As our experience grows, we learn from past mistakes and discover what’s truely important in reliable systems.
When designing systems, simplicity is an often heard mantra, but it isn’t getting applied nearly as much as spoken off. I’m guilty of this too. I think it’s mainly because engineers love to, well, engineer : ) and will naturally try to outsmart problems by throwing more tech at it.
Article vs Article
In the light of this, I revisit my 2008 article Enhance PHP session management.
The article explains how you can use a central memcache server to store sessions for performance & scalability purposes.
Having a shared something when you can avoid it is asking for problems, and I was just throwing unneeded tech at this: network protocols, pecl modules, configuration. All vulnerable to bugs, maintenance, performance penalties and outage.
Using 2007 article Create turbocharged storage using tmpfs, we can
defeat some of this over-engineering and take a simpler approach to speeding up sessions in PHP.

■ **Exercise brief**
Can you carry on the post above about speeding up PHP sessions, picking up right after its final sentence?

[Collected data entries]
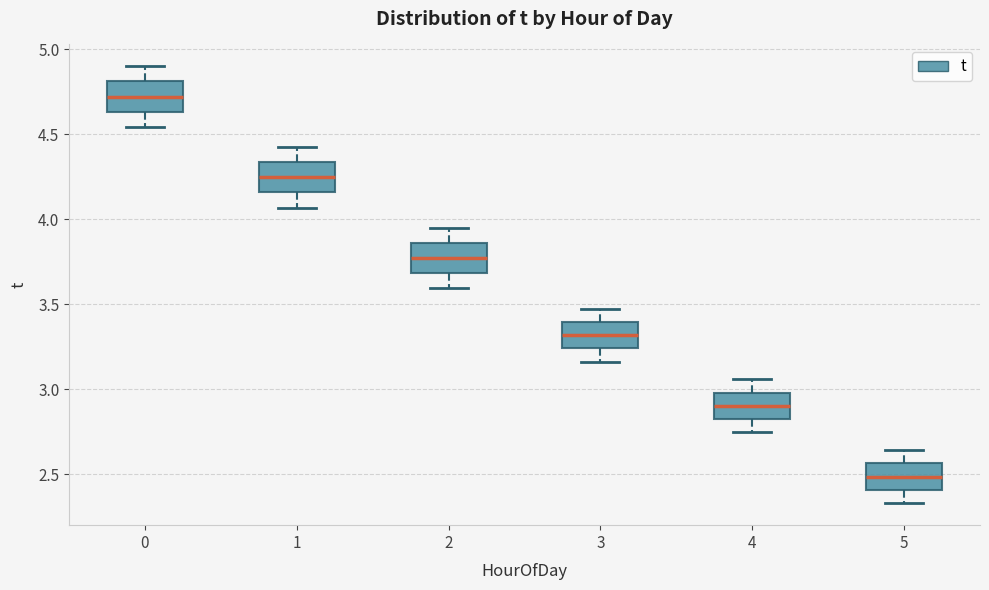

Reading left to right, read every box against the y-axis: the position of its median line, the range the box covers, and the ends of its whiskers. The values are not printed on the chart, so give them approximately, as read against the axis.

0: median 4.70, box 4.65 to 4.80, whiskers 4.55 to 4.90
1: median 4.25, box 4.15 to 4.35, whiskers 4.05 to 4.45
2: median 3.75, box 3.70 to 3.85, whiskers 3.60 to 3.95
3: median 3.30, box 3.25 to 3.40, whiskers 3.15 to 3.50
4: median 2.90, box 2.80 to 3.00, whiskers 2.75 to 3.05
5: median 2.50, box 2.40 to 2.55, whiskers 2.35 to 2.65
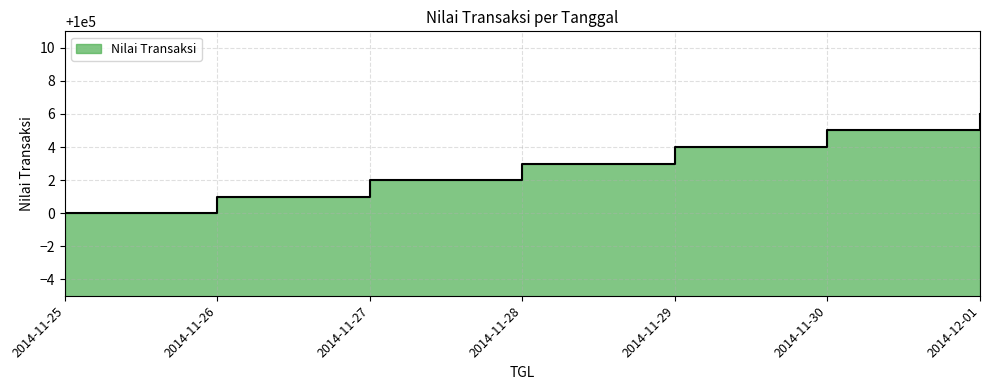

What is the smallest value displayed?

100000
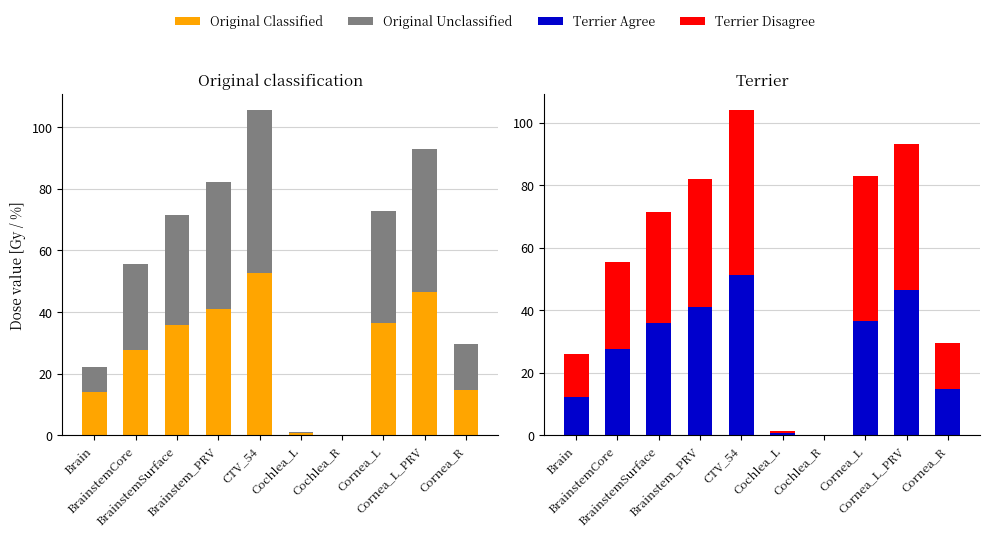

What is the sum of all Terrier Agree values?

266.1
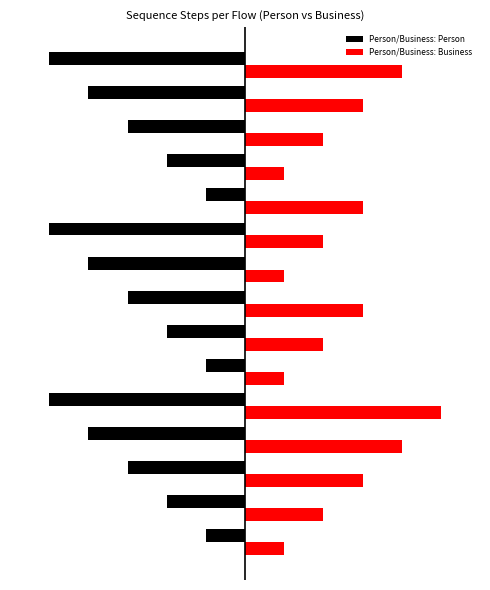

What are all the series names shown in the legend?

Person/Business: Person, Person/Business: Business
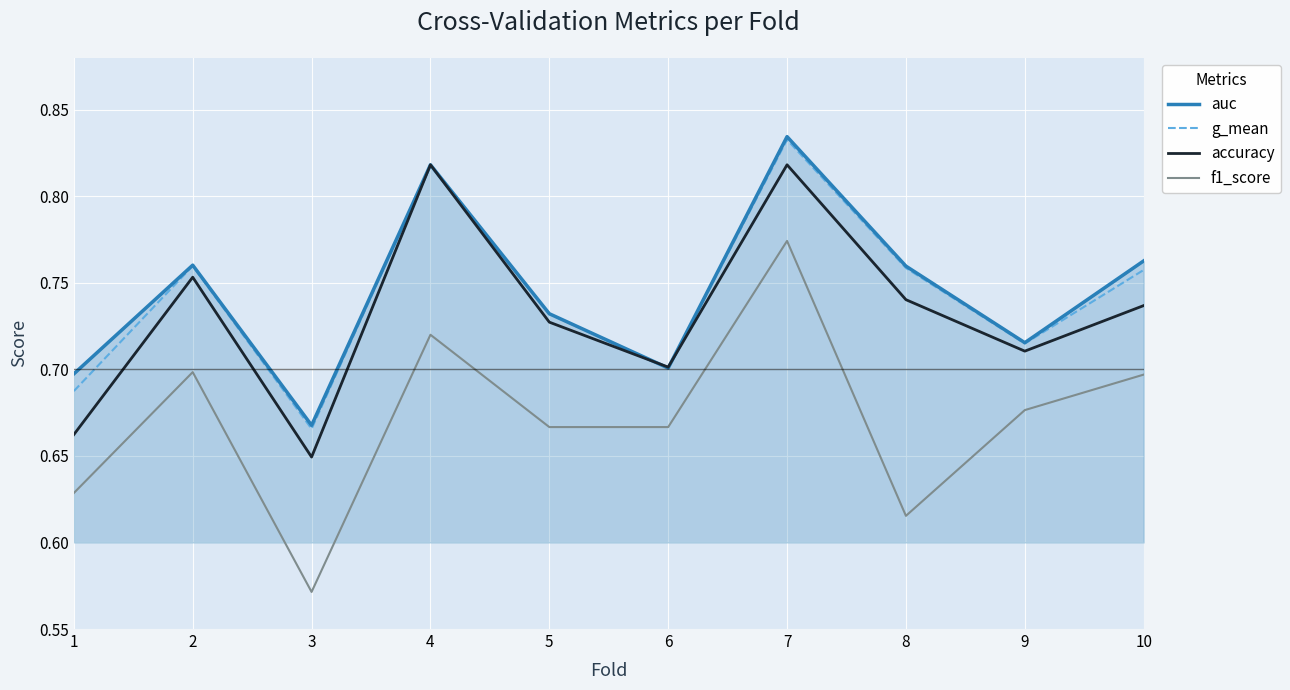

At which label does f1_score reach its peak?

7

■ **Written reply**
We’ll store them decentralized in memory by mounting RAM onto the existing /var/lib/php5 session directories throughout your application servers, which I will call nodes from now on.
Make Session Dir Live in RAM
Add this to your /etc/fstab:
# Make PHP Sessions live in RAMtmpfs /var/lib/php5 tmpfs size=300M,atime 0 0
This will make sure the 300MB RAM device will be available on your next reboot as well.
300MB is a lot.
You can decrease it later on by changing the /etc/fstab entry and
executing mount -o remount /var/lib/php5
Activate & Migrate Existing Sessions
# Create a temporary place for current sessionsmkdir -p /tmp/phpsessions/
# Move current sessions to itmv /var/lib/php5/* /tmp/phpsessions/
# Activate our ramdiskmount -a
# Move the current sessions backmv /tmp/phpsessions/* /var/lib/php5/
# Remove the temporary placeholderrmdir /tmp/phpsessions
What’s nice about saving sessions in a tmpfs device compared with saving in memcache is:
you can migrate to this solution without logging people out : )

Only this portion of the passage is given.